L’auteure a vécu plusieurs autres moments sombres, notamment dans sa vie d’étudiante dans les années 1980, comme lorsque l’organisation néonazie British Movement placardait des affiches la menaçant directement sur le campus de l’Université de Stirling. Ou encore, alors que l’extrême-droite montait en Angleterre, elle et ses amis ont subi une agression raciste dans le métro de Londres… Dans l’indifférence générale. Aujourd’hui, la poétesse estime que « rire d’une chose, c’est lui enlever un peu de son pouvoir. La satire et l’ironie aident à faire face à certaines situations difficiles ».

Aujourd’hui, la Makar - dont le rôle d’origine médiéval a été ressuscité au début des années 2000 - veut rendre la poésie plus visible et plus présente dans le quotidien. « La littérature ouvre des portes et offre du réconfort, de la solidarité, dit-elle. C’est un rayon de lumière dans cette sombre époque. Les poètes donnent une voix à ceux qui n’en ont pas ».

Anglais, gaélique, Scots, arcadien, doric… Elle célèbre la poésie écossaise dans toutes les langues

Elle a notamment écrit et déclamé des poèmes à l’occasion de la cérémonie d’ouverture du Parlement écossais en 2016, à l’inauguration du pont de Queensferry en 2017, et pour tous les nouveau-nés en Écosse qui reçoivent une baby box. « La volonté de construire des ponts est plus profonde que les rivières qu’ils enjambent », récitait-elle, et « il faut plus d’une langue pour raconter une histoire ». C’est la raison pour laquelle Jackie Kay célèbre la poésie écossaise dans toutes les langues présentes dans le pays : l’anglais, le gaélique, le Scots, l’arcadien ou encore le doric… Comme une manière d’affirmer haut et fort l’identité multiple de l’Écosse et des Écossais.

La multiplicité des identités est un thème transversal dans la littérature écossaise moderne. Au Book Festival, la romancière Ali Smith demandait : « pourquoi ne voudrions-nous être qu’une chose alors que nous sommes si multiples ? Pourquoi voudrions-nous nous refuser notre multiplicité ? »

« Tout le monde doit retrouver cette complexité »

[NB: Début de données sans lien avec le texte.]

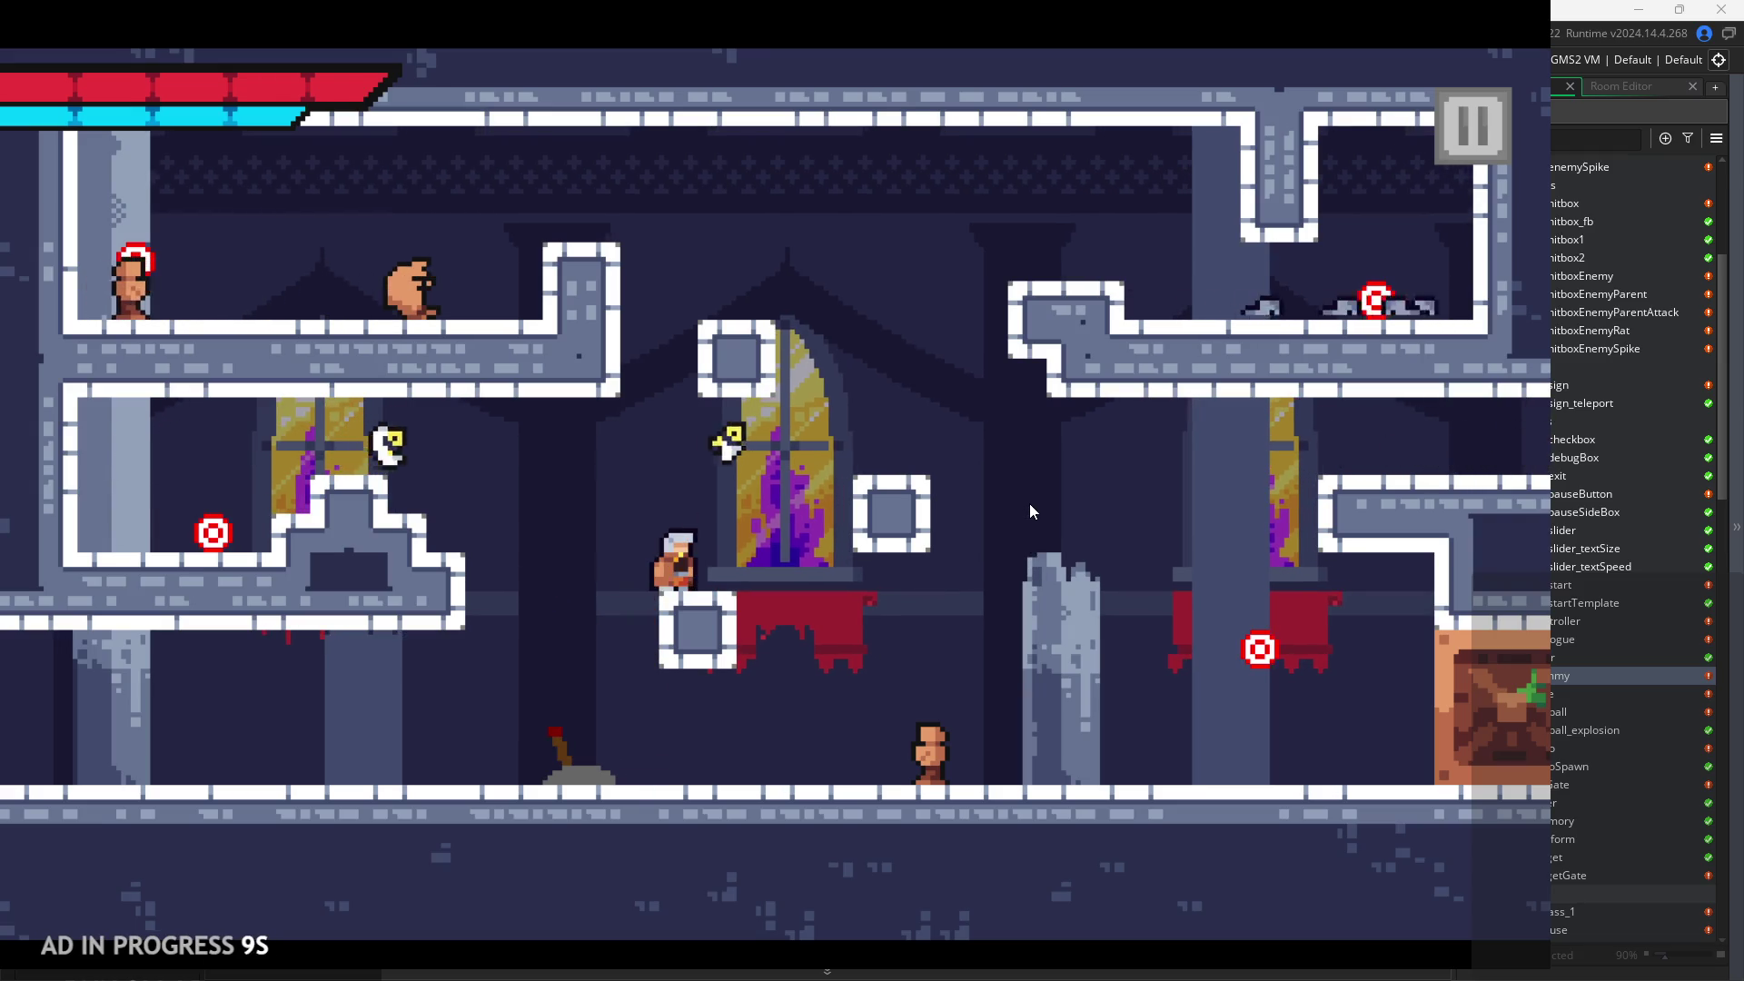
{"action": "key", "text": "space"}
{"action": "key", "text": "space"}
{"action": "key", "text": "Right"}
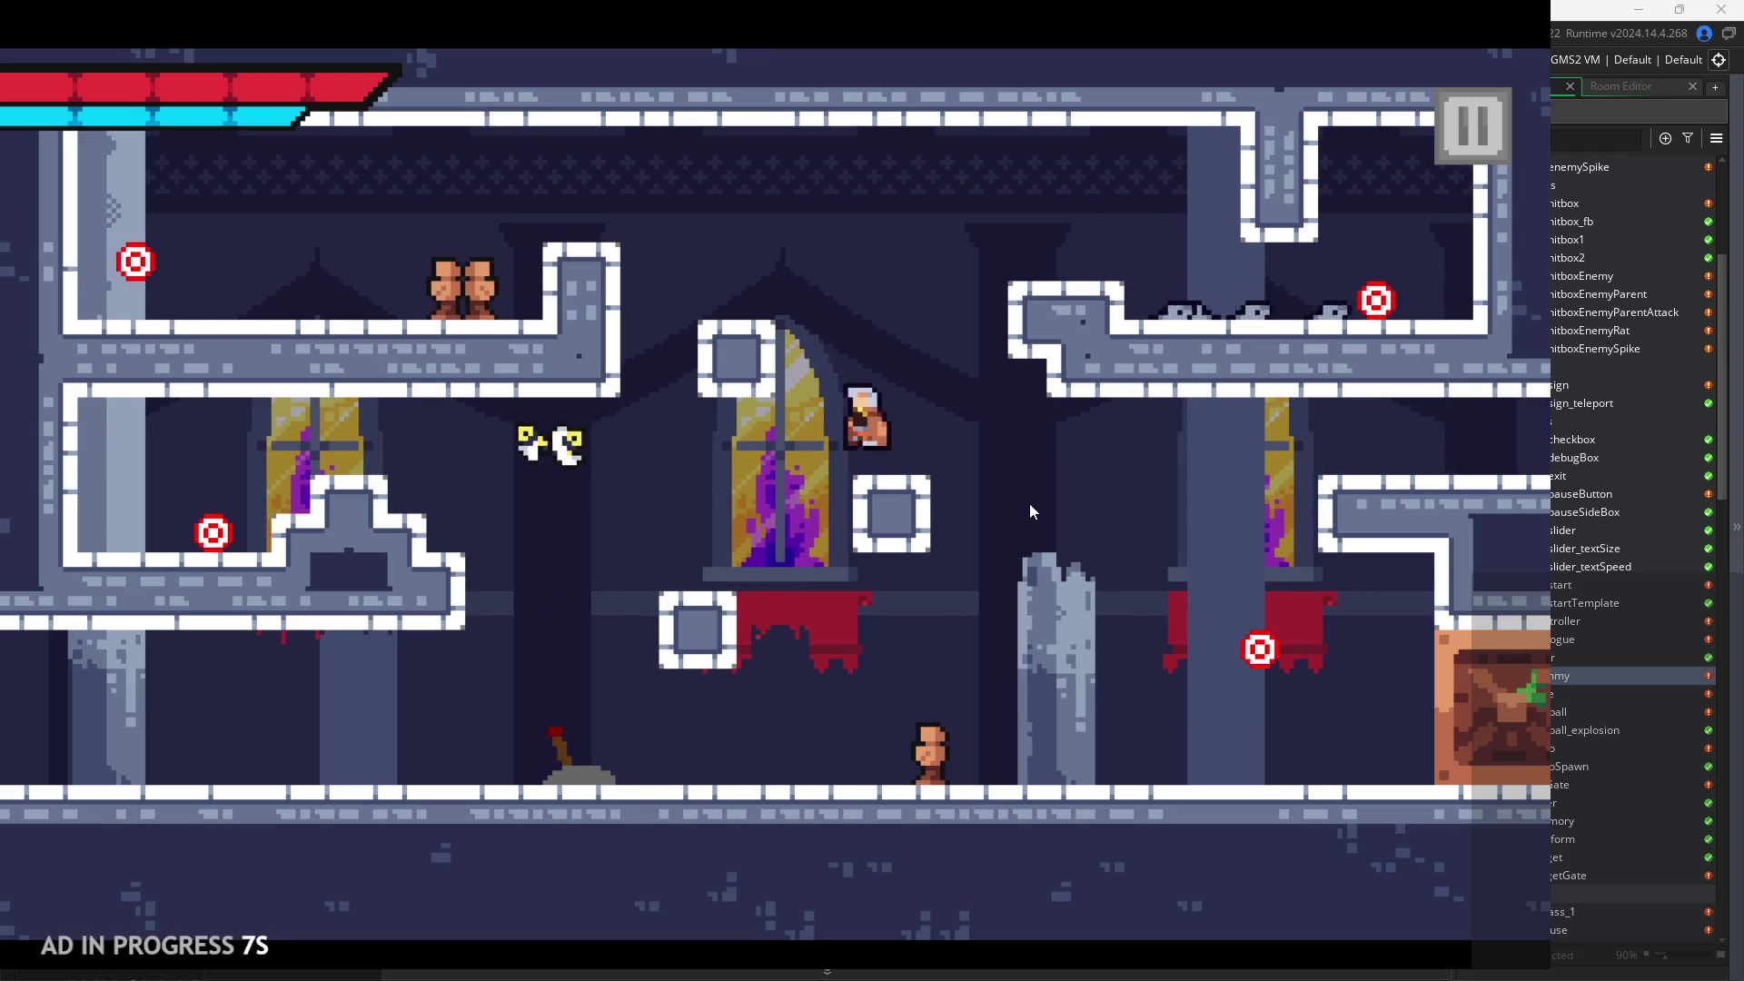
{"action": "key", "text": "space"}
{"action": "key", "text": "Left"}
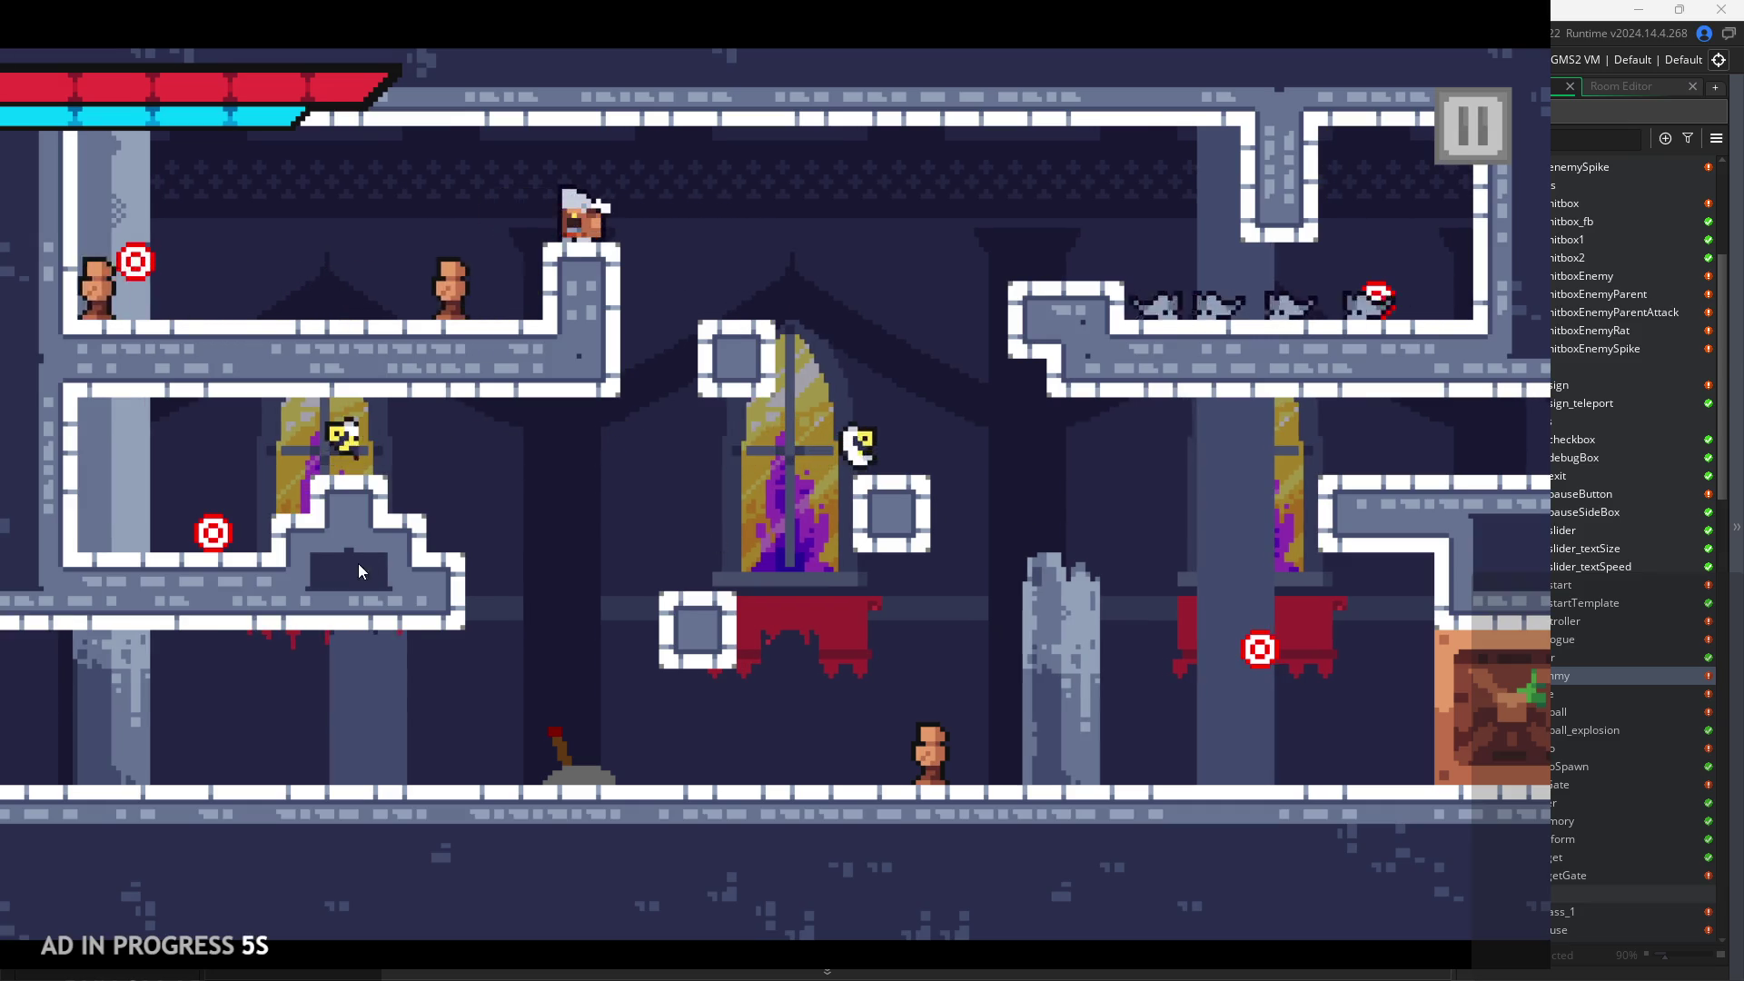
Slash the upper dummies and the enemy on the upper ledge, then leap right.
{"action": "key", "text": "Left"}
{"action": "key", "text": "x"}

Pour Jackie Kay, grandir comme enfant métisse dans un environnement où elle était la seule ne lui a pas donné le choix : elle a dû réfléchir à qui elle était, d’où elle venait, et à comment elle pouvait être acceptée. « Les personnes dans mon cas développent une complexité, un soi double, et c’est un atout très intéressant pour un écrivain ». Mais cette complexité ne concerne pas que les gens de couleur, les étrangers ou les outsiders. « Tout le monde doit retrouver cette complexité. Il est plus important que jamais de le rappeler, à cette époque du Brexit et de Trump. »

Les valeurs de Jackie Kay, parsemées dans ses poèmes et ses romans, sont le partage, l’ouverture et la joie - toujours contagieuse tant on rit en la lisant et en l’écoutant. Sa poésie, éminemment optimiste, est politique et elle l’assume : en mettant en question « la culture écossaise clichée, faite de haggis et de shortbread », elle encourage l’Écosse à accepter et embrasser sa diversité.